The manager of failed family fund Archegos Capital was arrested April 27 at his home in Manhattan, as authorities announced a slew of indictments and new investigations from two separate agencies.
Bill Hwang managed the fund before it imploded in March 2019 in a $20 billion fallout in the swaps market, startling regulators and causing a massive ripple effect across the larger market for companies including ViacomCBS, Baidu, Discovery, Tencent and Vipshop.
Archegos Chief Financial Officer Patrick Halligan was also arrested in Manhattan on April 27.
The two now face new civil investigations as well, after the Commodity Futures Trading Commission and the U.S. Securities and Exchange Commission filed complaints on the same day.
What Happened to Archegos?
The fund's collapse brought new and sharper scrutiny to how banks were managing risk, when a lackluster offering of ViacomCBS led to an unwinding of positions that hit major banks like Credit Suisse, Morgan Stanley and Nomura hard.

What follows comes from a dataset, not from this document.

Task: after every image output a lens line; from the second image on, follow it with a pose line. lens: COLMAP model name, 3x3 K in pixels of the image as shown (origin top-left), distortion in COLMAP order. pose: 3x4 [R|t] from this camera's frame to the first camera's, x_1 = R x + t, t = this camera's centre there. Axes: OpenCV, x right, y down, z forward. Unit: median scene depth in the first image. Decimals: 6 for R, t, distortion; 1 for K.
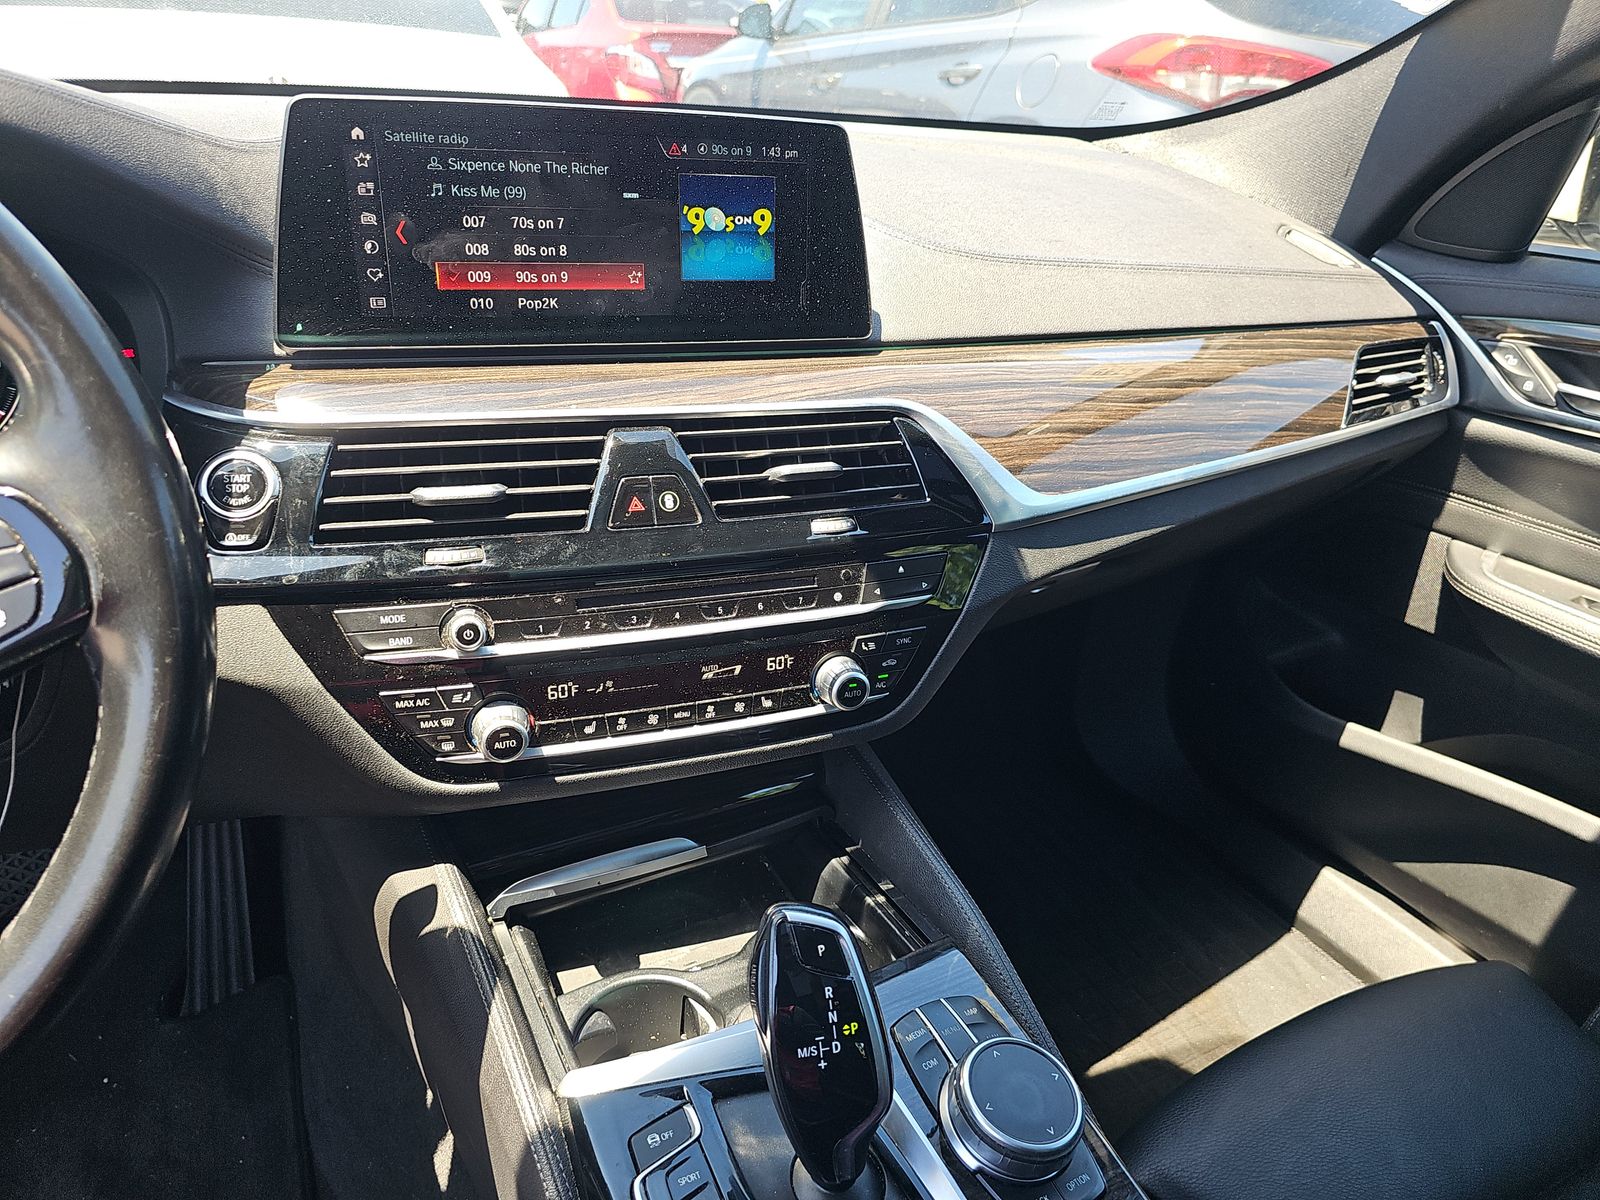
lens RADIAL K [[1070.0, 0, 795.4], [0, 1070.0, 591.1], [0, 0, 1]] dist [0.027162, -0.018774]
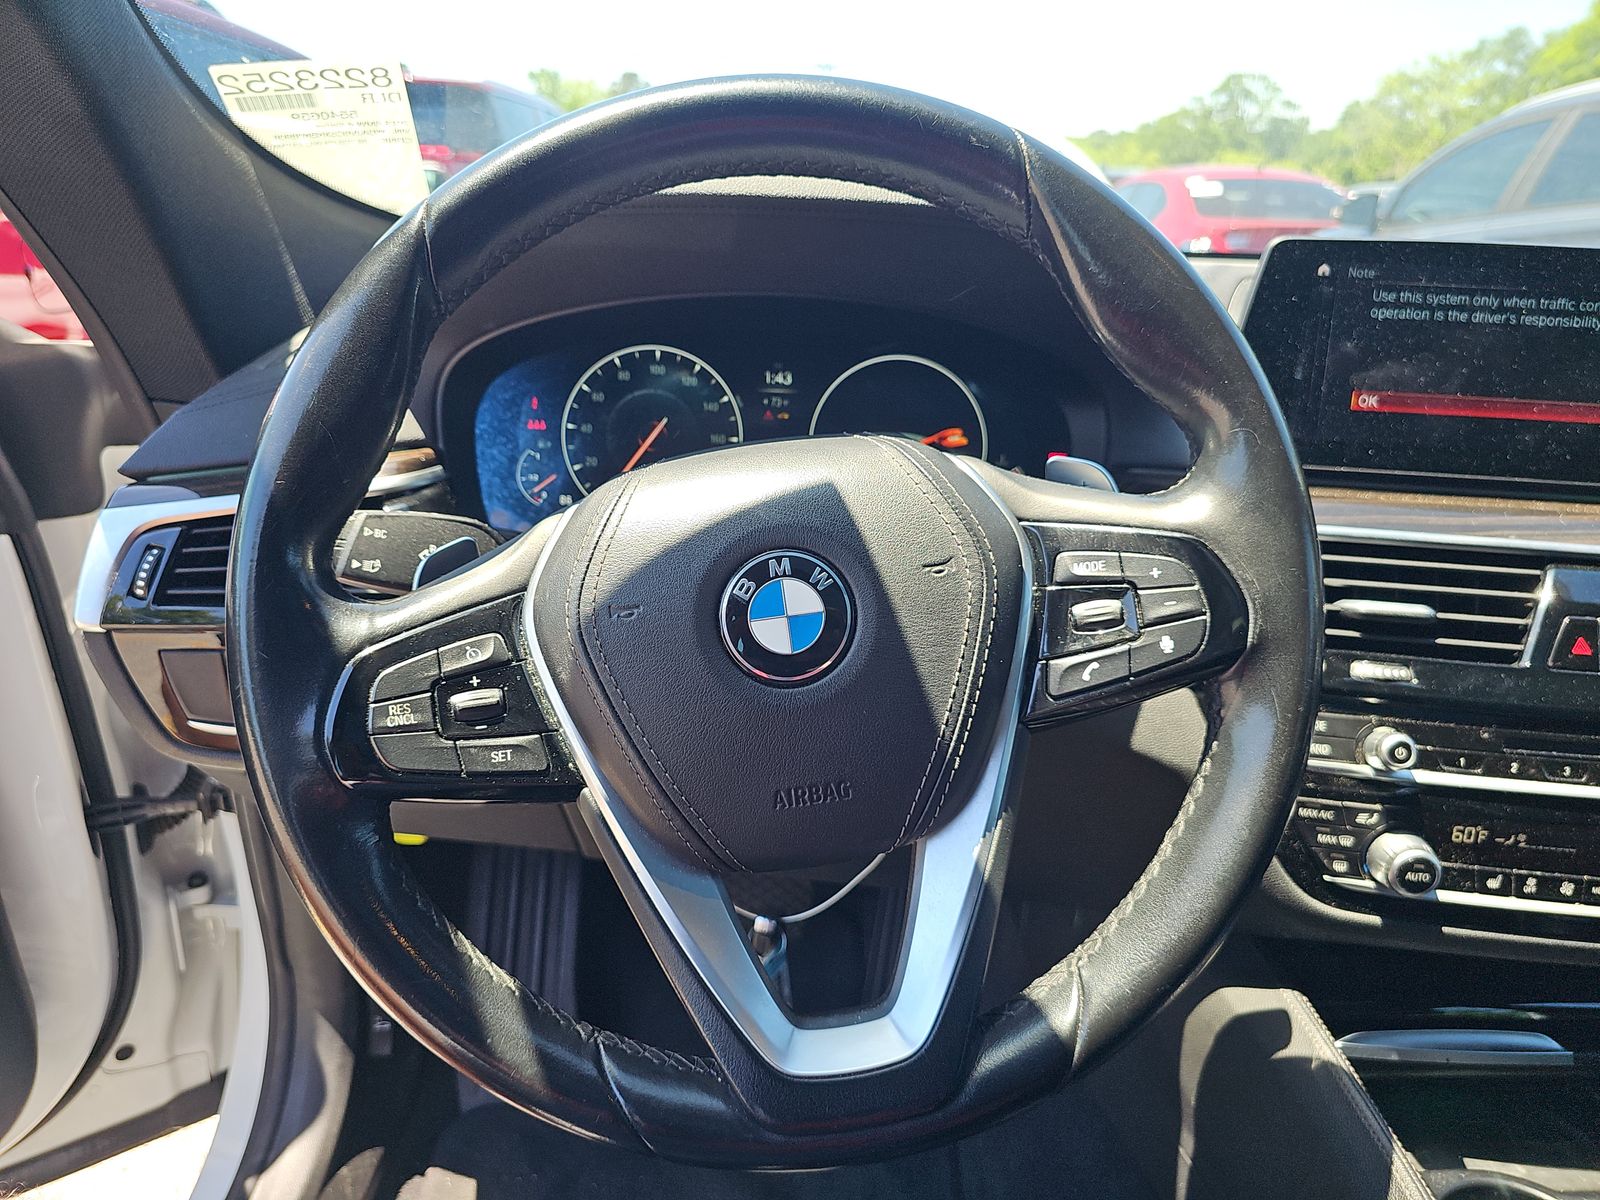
lens RADIAL K [[1070.0, 0, 801.7], [0, 1070.0, 606.3], [0, 0, 1]] dist [0.027162, -0.018774]
pose [[0.888862, 0.107324, -0.445428, -0.342807], [-0.171730, 0.979346, -0.106721, 0.100783], [0.424775, 0.171354, 0.888934, -0.107789]]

That sluggish debut forced Archegos to liquidate $20 billion amid what regulators allege was market manipulation and fraud orchestrated by Hwang and his lieutenant.

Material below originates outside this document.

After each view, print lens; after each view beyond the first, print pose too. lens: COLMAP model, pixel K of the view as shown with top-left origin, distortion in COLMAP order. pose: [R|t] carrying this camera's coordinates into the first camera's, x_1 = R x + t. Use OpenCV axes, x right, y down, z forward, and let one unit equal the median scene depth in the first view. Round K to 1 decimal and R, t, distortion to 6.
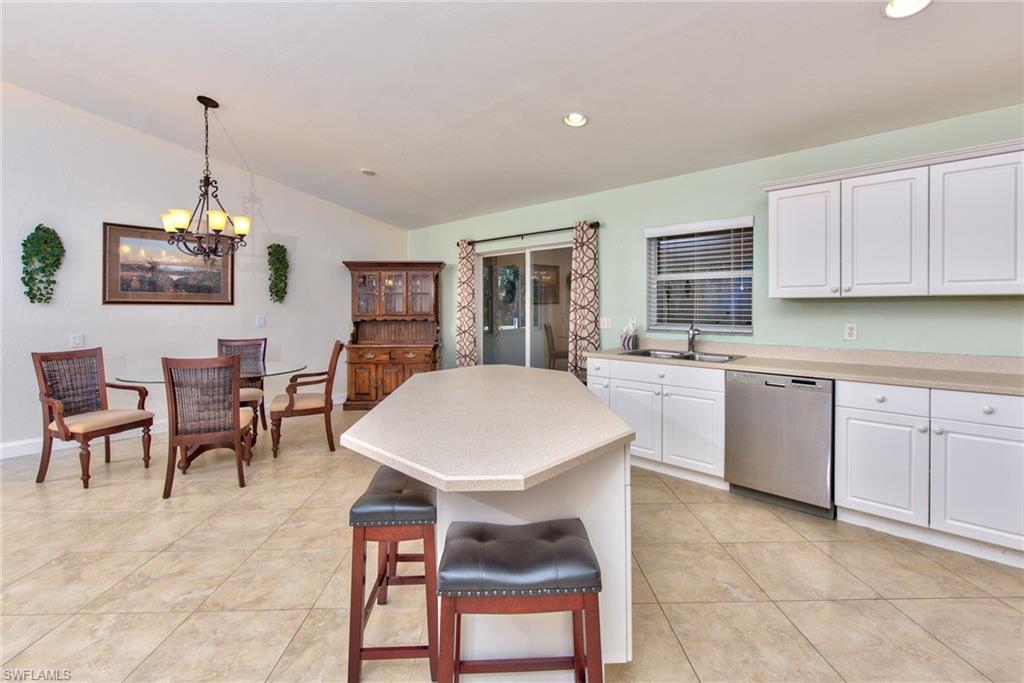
lens RADIAL K [[450.2, 0, 516.7], [0, 450.2, 304.2], [0, 0, 1]] dist [0.002100, -0.000469]
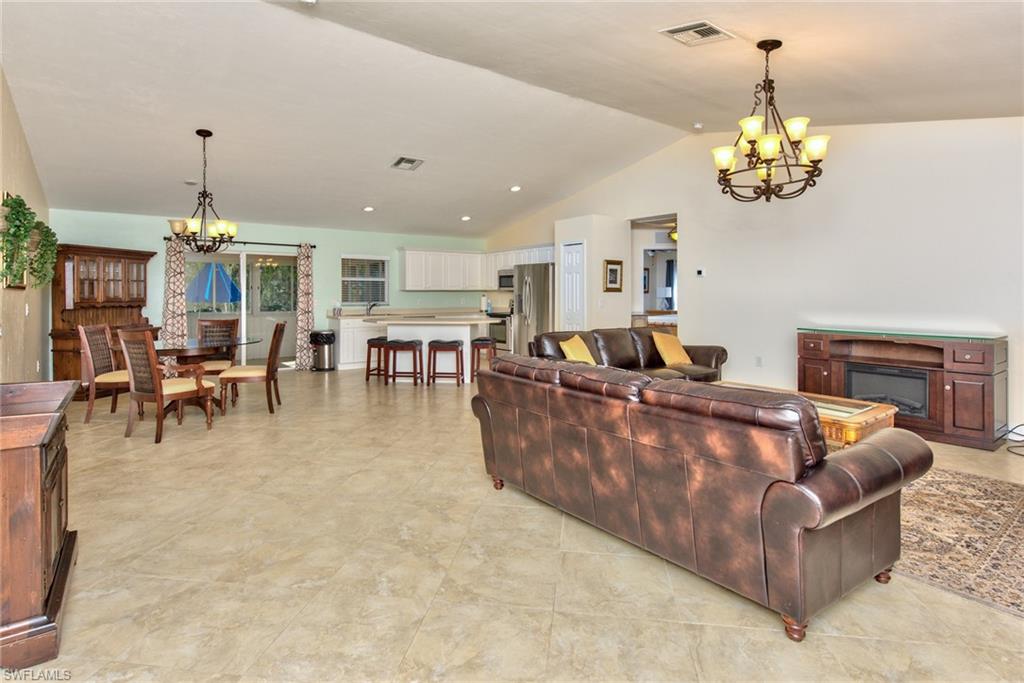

“The scale of the trading was stunning,” Damian Williams, the U.S. Attorney for the Southern District of New York, said at a press event. “This was not business as usual or some sophisticated strategy, it was fraud.”
Hwang's attorney Lawrence Lustberg said in a statement that Hwang was not guilty of anything in the 59-page indictment.
“Bill Hwang is entirely innocent of any wrongdoing,” Lustberg said in a statement. “There is no evidence whatsoever that he committed any kind of crime, let alone the overblown allegations that pervade this indictment.”
What Are The Charges?
Authorities from the U.S. Attorney for the Southern District of New York said in the indictment that Hwang and Halligan were being charged with multiple white-collar crimes.
They cover alleged securities fraud, racketeering conspiracy, wire fraud and market manipulation and cover 11 criminal counts total.
In the massive indictment unsealed April 27, authorities allege that Hwang backed much of the fund with his personal fortune and inflated its value from $1.5 billion to more than $35 billion in just a year.
That misled banks, the indictment said, and pushed Hwang's market positions via Archegos to an astronomic high of $160 billion before it crashed.
Lustberg said Hwang has been cooperating with authorities.